11 de agosto de 1913Muito bem, vá: a perda de uma mulher não é o fim do mundo. O sol brilha; é gostoso nadar; é bom trabalhar; minha alma pode estar só. Mas estou muito, muito, muito ferido. Você me experimentou e não se sentiu à vontade; não consigo dar-lhe paz, nem descanso, nem mesmo diversão; afinal, na nosas relação não há nenhuma franqueza. Eu é que tenho sido feliz, descuidado e feliz, à vontade, capaz de andar quilômetros depois do jantar, bem depressa, para estar com você, cantando pelo caminho (aliás, andei treze quilômetros de manhã e escrevi uma cena da minha peça); capaz de sentir um sono sadio e bem-humorado depois, ao ver que você estava mal-humorada e que o vento estava soprando na direção errada. Bah! Você não tem coragem; não tem cérebro; você é a caricatura de um homem sentimentalista do século XVIII, uma Hedda Gabler enfeitada com as roupas do armário de Burne Jones; você não sabe nada, pobre coitada, e aprendeu tudo ao contrário; fica ofuscada com a luz do dia; corre furtivamente atrás da vida, mas, quando ela surge e lhe abre os braços, você foge ou então se encolhe e grita; você é a desgraça e a cegueira de um homem, e não sua coroa “acima de qualquer rubi”; ao invés de ficar com o mundo para si, você se afasta, se exclui, se preserva; ao invés de mil encantos para mil pessoas diferentes, você tem um só fascínio e sai por aí com ele, desferindo golpes a torto e a direito em velhos e jovens, criados, crianças, artistas e filisteus; você é uma atriz de um papel só e o papel não é de verdade; você é uma coruja e ficou tonta com dois dias do meu sol; eu tratei você bem demais, idolatrei, entreguei meu coração e minha cabeça (entrego para todo o mundo) para você fazer o que quisesse; e o que você quis fazer foi ir embora. Pois vá: o meu ar puro queima os seus pulmõezinhos; vá buscar um pouco de ar abafado que lhe faz bem. Você não vai casar com George*! No último momento você vai fugir de medo ou vai ser trocada por alguma alma mais corajosa. Você feriu a minha vaidade: audácia inconcebível. Crime imperdoável.

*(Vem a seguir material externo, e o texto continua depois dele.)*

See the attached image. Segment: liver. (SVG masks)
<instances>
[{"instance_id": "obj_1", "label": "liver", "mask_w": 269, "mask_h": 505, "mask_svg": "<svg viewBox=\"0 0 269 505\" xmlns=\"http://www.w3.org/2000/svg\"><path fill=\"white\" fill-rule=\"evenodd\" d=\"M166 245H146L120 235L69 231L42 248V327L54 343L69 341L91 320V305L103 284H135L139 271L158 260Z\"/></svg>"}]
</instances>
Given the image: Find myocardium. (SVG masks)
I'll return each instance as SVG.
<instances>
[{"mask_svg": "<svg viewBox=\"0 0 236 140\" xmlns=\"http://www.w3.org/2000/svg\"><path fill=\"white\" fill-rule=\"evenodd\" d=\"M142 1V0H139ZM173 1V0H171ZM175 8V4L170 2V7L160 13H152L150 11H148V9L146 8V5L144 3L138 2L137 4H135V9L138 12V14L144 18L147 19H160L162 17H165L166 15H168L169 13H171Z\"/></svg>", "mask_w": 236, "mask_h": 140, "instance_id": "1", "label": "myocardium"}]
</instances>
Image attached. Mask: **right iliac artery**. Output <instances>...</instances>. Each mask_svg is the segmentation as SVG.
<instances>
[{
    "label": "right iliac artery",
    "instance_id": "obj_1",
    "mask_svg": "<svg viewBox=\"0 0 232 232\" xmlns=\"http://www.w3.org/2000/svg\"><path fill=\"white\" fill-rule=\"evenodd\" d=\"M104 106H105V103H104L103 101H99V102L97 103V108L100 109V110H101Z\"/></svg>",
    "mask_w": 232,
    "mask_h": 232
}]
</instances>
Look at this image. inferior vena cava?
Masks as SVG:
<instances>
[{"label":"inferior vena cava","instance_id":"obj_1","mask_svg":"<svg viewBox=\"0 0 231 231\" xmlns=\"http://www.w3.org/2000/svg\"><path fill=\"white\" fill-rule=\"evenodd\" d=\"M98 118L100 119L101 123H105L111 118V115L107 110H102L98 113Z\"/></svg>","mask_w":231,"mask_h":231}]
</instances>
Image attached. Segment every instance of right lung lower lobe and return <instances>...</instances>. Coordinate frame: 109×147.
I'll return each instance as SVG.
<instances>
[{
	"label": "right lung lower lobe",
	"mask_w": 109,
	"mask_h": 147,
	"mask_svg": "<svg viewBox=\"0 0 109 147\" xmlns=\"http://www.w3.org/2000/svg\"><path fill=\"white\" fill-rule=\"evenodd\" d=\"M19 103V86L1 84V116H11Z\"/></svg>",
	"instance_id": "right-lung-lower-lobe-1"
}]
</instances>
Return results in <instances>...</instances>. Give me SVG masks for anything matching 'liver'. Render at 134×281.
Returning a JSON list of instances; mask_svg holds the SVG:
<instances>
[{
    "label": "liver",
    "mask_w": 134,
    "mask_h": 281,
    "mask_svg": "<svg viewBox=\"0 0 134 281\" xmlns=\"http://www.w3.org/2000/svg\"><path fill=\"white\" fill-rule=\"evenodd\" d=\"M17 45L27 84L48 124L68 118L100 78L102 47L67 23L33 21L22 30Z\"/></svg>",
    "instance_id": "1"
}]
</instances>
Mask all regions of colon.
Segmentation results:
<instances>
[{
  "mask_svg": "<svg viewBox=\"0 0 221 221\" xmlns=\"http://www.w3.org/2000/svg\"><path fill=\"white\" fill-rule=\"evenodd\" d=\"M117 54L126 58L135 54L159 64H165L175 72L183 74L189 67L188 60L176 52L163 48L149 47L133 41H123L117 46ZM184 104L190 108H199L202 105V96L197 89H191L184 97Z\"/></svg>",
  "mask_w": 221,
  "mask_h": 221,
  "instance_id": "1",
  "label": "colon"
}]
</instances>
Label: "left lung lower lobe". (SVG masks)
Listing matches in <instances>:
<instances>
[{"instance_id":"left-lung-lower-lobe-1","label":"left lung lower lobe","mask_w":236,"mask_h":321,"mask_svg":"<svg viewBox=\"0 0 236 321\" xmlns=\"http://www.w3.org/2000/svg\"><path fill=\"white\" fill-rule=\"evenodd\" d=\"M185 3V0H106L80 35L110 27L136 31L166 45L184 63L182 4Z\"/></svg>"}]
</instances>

Adeus, infeliz que eu amei.
G.B.S
(*) George Cornwallis (uau, que nome!) West, que era muito mais jovem que a sra. Campbell. Eles se casaram em abril de 1914, quando Pigmalião estava sendo ensaiada.
Gostei do “crime imperdoável”! Mulheres, jamais ousem ferir a vaidade de um homem! Bem… er… eu só peço um pouco de carinho, por favor.